§ **Task statement**
Each line containing the word "down" must be copied from the material below.

§ **Data supplied**
▼
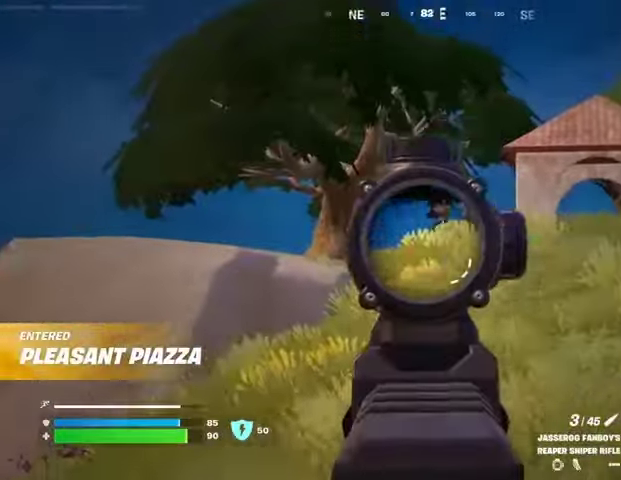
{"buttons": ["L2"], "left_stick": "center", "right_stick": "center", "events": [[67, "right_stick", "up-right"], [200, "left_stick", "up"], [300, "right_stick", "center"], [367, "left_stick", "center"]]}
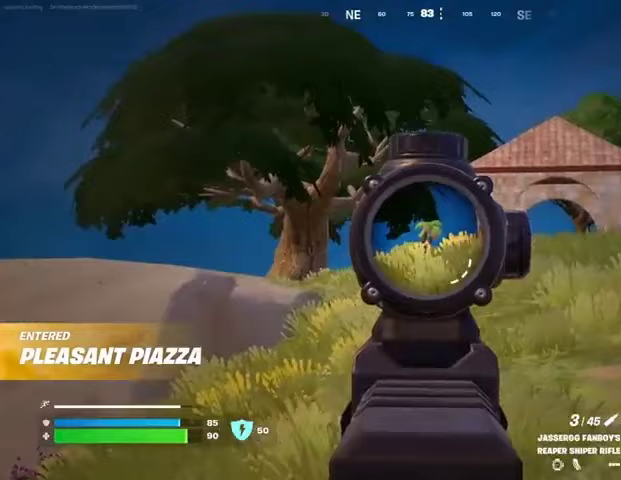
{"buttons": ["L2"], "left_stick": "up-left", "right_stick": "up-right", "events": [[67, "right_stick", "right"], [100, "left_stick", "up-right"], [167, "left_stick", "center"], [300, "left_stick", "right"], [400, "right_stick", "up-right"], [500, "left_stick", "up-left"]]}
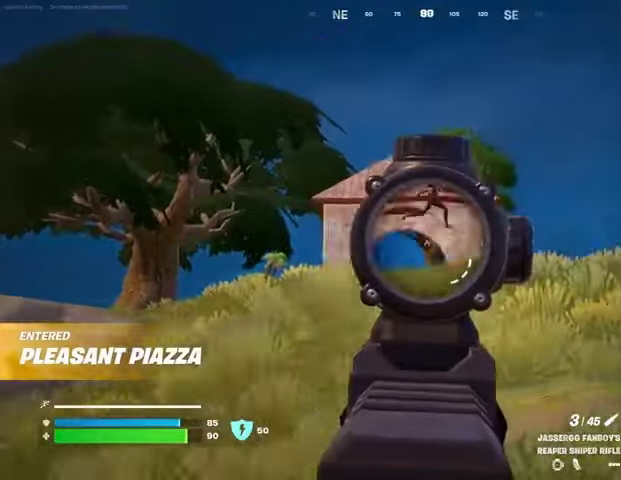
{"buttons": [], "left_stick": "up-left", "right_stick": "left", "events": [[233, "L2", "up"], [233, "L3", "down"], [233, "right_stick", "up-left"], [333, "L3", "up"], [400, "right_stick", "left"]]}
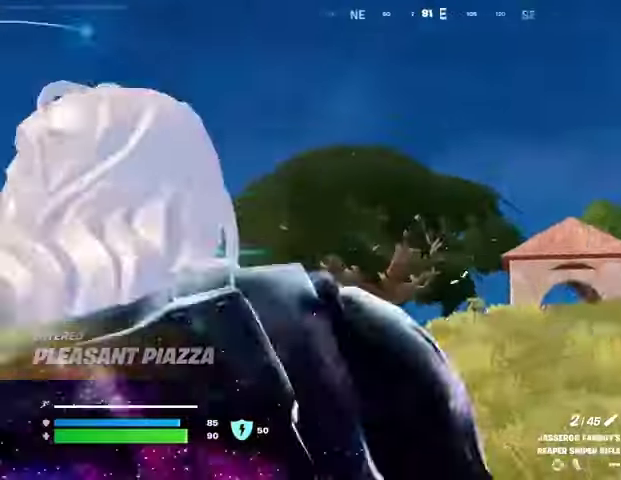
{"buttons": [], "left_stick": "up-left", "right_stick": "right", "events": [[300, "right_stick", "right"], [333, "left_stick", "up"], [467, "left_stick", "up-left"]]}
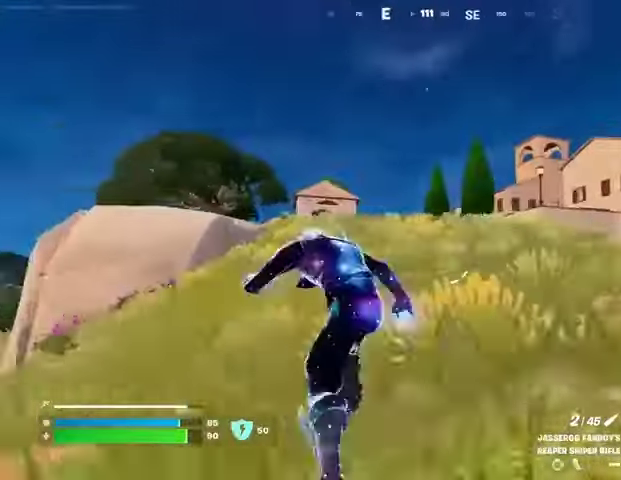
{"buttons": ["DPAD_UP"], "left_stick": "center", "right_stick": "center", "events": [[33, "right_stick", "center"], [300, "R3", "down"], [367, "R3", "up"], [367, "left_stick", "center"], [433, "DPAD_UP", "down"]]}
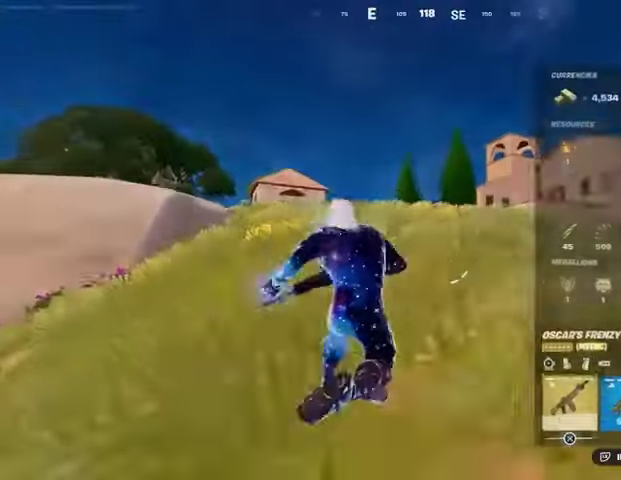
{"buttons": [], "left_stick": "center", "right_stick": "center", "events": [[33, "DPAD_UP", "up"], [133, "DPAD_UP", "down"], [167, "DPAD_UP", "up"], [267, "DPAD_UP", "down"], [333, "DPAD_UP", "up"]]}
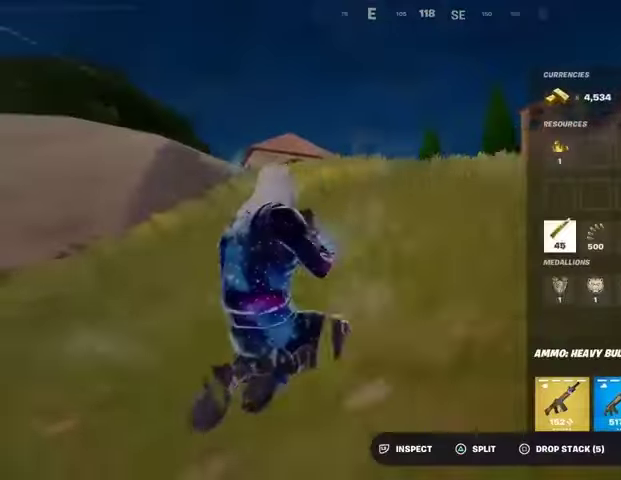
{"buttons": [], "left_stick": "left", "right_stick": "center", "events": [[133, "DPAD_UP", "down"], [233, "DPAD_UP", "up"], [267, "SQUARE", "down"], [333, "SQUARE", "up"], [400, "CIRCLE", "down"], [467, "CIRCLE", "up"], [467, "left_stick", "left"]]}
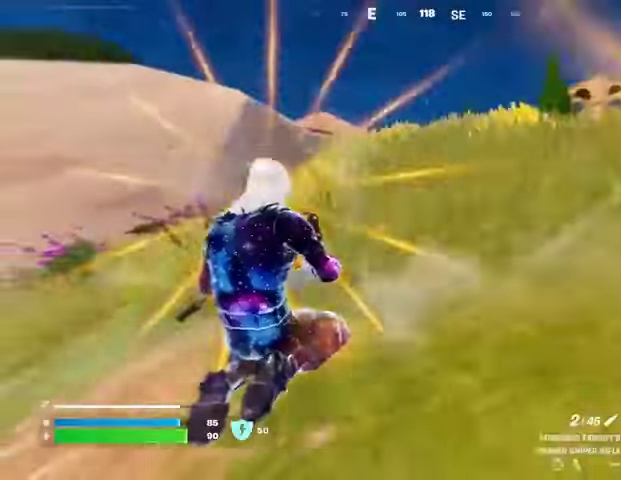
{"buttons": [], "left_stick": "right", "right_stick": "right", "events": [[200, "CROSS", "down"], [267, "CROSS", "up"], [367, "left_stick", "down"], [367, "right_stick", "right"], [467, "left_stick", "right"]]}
▲
▼
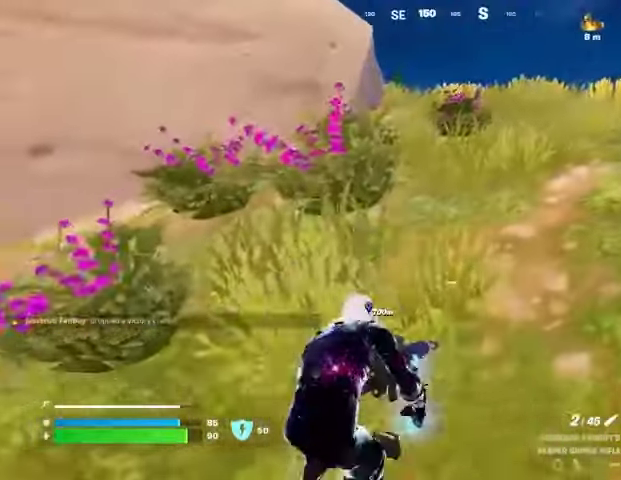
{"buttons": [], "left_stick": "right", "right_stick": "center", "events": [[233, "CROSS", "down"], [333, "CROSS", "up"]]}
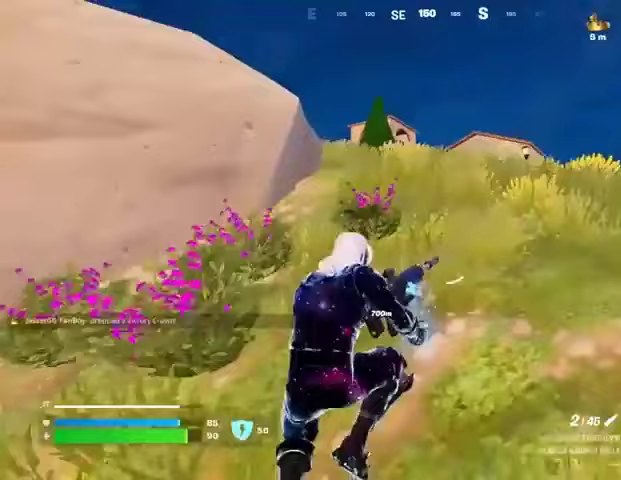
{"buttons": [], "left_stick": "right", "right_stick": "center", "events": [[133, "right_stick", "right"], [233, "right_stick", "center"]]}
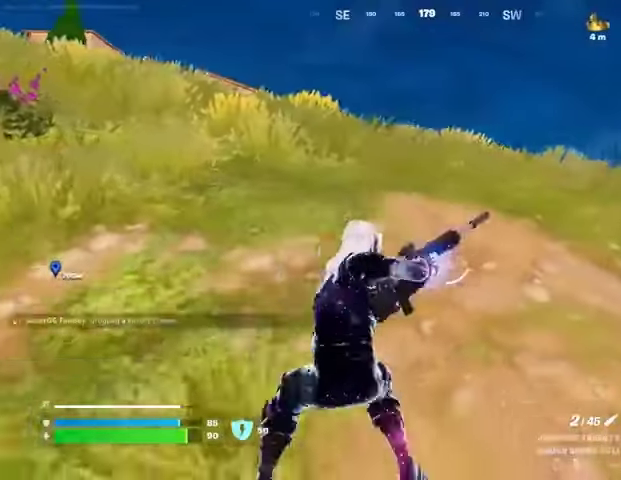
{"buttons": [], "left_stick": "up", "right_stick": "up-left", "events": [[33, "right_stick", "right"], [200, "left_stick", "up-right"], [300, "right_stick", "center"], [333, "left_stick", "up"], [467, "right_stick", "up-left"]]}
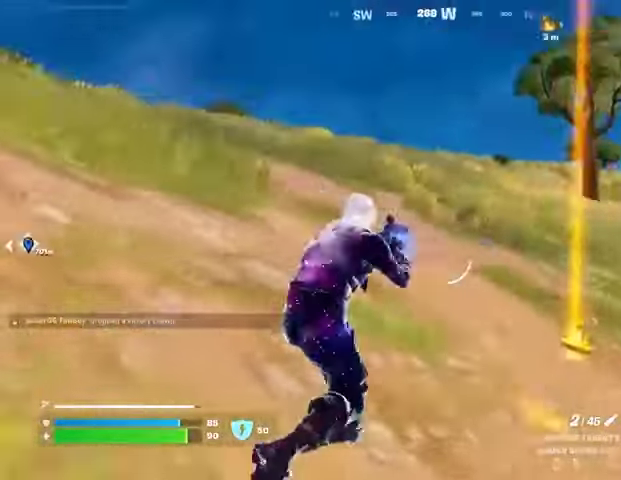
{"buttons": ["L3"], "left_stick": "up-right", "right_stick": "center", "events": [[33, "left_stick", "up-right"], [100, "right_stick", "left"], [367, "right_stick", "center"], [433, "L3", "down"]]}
▲
§ **Expected output**
{"buttons": [], "left_stick": "up-left", "right_stick": "left", "events": [[233, "L2", "up"], [233, "L3", "down"], [233, "right_stick", "up-left"], [333, "L3", "up"], [400, "right_stick", "left"]]}
{"buttons": ["DPAD_UP"], "left_stick": "center", "right_stick": "center", "events": [[33, "right_stick", "center"], [300, "R3", "down"], [367, "R3", "up"], [367, "left_stick", "center"], [433, "DPAD_UP", "down"]]}
{"buttons": [], "left_stick": "center", "right_stick": "center", "events": [[33, "DPAD_UP", "up"], [133, "DPAD_UP", "down"], [167, "DPAD_UP", "up"], [267, "DPAD_UP", "down"], [333, "DPAD_UP", "up"]]}
{"buttons": [], "left_stick": "left", "right_stick": "center", "events": [[133, "DPAD_UP", "down"], [233, "DPAD_UP", "up"], [267, "SQUARE", "down"], [333, "SQUARE", "up"], [400, "CIRCLE", "down"], [467, "CIRCLE", "up"], [467, "left_stick", "left"]]}
{"buttons": [], "left_stick": "right", "right_stick": "right", "events": [[200, "CROSS", "down"], [267, "CROSS", "up"], [367, "left_stick", "down"], [367, "right_stick", "right"], [467, "left_stick", "right"]]}
{"buttons": [], "left_stick": "right", "right_stick": "center", "events": [[233, "CROSS", "down"], [333, "CROSS", "up"]]}
{"buttons": ["L3"], "left_stick": "up-right", "right_stick": "center", "events": [[33, "left_stick", "up-right"], [100, "right_stick", "left"], [367, "right_stick", "center"], [433, "L3", "down"]]}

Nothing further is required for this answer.